Joint Microseismic Event Detection and Location with a Detection Transformer

TL;DR

The paper tackles the real-time joint detection and localization of microseismic events by adapting the DEtection TRansformer to seismic waveforms. It introduces a set-based prediction framework with bipartite matching and a Hungarian loss, trained on synthetic data and enhanced by MLReal domain adaptation to perform robustly on field data. Validation on a SEAM Time Lapse 2D model and Arkoma Basin field recordings shows high classification and location accuracy with millisecond-scale inference, outperforming traditional migration in speed and enabling real-time monitoring. The approach promises a scalable path toward end-to-end, real-time microseismic monitoring, with clear routes for extension to 3D, elastic waves, and more complex field conditions, albeit with reliance on a reasonable velocity model and robust data preprocessing.

Abstract

Microseismic event detection and location are two primary components in microseismic monitoring, which offers us invaluable insights into the subsurface during reservoir stimulation and evolution.
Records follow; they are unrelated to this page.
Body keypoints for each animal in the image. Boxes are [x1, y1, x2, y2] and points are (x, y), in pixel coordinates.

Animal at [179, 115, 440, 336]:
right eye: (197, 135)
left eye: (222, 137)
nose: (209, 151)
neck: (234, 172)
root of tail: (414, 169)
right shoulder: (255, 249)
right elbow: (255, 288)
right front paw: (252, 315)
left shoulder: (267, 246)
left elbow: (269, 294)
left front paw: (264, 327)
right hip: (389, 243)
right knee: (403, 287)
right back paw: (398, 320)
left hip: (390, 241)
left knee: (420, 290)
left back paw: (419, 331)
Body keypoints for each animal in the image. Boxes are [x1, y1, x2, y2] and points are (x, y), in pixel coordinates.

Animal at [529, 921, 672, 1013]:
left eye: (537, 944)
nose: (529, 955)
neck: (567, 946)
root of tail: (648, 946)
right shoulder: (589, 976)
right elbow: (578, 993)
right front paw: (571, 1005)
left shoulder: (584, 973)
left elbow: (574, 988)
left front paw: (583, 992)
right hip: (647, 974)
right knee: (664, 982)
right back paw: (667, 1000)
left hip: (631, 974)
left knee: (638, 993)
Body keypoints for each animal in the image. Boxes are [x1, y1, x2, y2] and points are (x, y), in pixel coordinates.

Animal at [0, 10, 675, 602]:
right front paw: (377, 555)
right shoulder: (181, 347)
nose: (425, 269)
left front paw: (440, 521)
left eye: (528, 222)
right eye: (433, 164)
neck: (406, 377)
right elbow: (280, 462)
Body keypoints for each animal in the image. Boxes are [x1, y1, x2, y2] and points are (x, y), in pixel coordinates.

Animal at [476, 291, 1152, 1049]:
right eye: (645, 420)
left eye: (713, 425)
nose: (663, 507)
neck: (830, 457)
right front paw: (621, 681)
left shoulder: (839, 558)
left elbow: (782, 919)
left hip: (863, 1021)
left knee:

Conventional approaches for event detection and location often suffer from manual intervention and/or heavy computation, while current machine learning-assisted approaches typically address detection and location separately; such limitations hinder the potential for real-time microseismic monitoring. We propose an approach to unify event detection and source location into a single framework by adapting a Convolutional Neural Network backbone and an encoder-decoder Transformer with a set-based Hungarian loss, which is applied directly to recorded waveforms. The proposed network is trained on synthetic data simulating multiple microseismic events corresponding to random source locations in the area of suspected microseismic activities. A synthetic test on a 2D profile of the SEAM Time Lapse model illustrates the capability of the proposed method in detecting the events properly and locating them in the subsurface accurately; while, a field test using the Arkoma Basin data further proves its practicability, efficiency, and its potential in paving the way for real-time monitoring of microseismic events.

Figures (12)

• Figure 1: The architecture of DEtection TRansformer. The five output slots indicate that a maximum of five events can be detected and located per segment. In practice, this number should be set to a value significantly larger than the expected number of events within a single seismic segment to ensure that all potential events can be captured.
• Figure 2: The diagram of Feed Forward Network branches. Fed with the prediction sequences from the Transformer, the classification branch produces the probability predictions $\hat{p}$ of event existence, while the regression branch produces the coordinate predictions $\hat{s}$ of corresponding source locations.
• Figure 3: The MLReal transformation diagram for (a) training data and (b) application data, respectively.
• Figure 4: Illustration of two common scenarios where the predicted number of events does not match the ground truth. In case (a), the input segment contains two events, but the network only detects one event and misses the second. In case (b), the input segment contains a single event, but the network over-predicts to two events. The colored arrows indicate the optimal assignment determined by the Hungarian algorithm.
• Figure 5: The SEAM Time Lapse model. The smaller red box represents the expected area of microseismicity and is used for generating test (assumed real) data, while the bigger black box is selected and used for generating training data. The receivers, denoted with yellow dots, are deployed on the surface at a regular interval of 30 meters.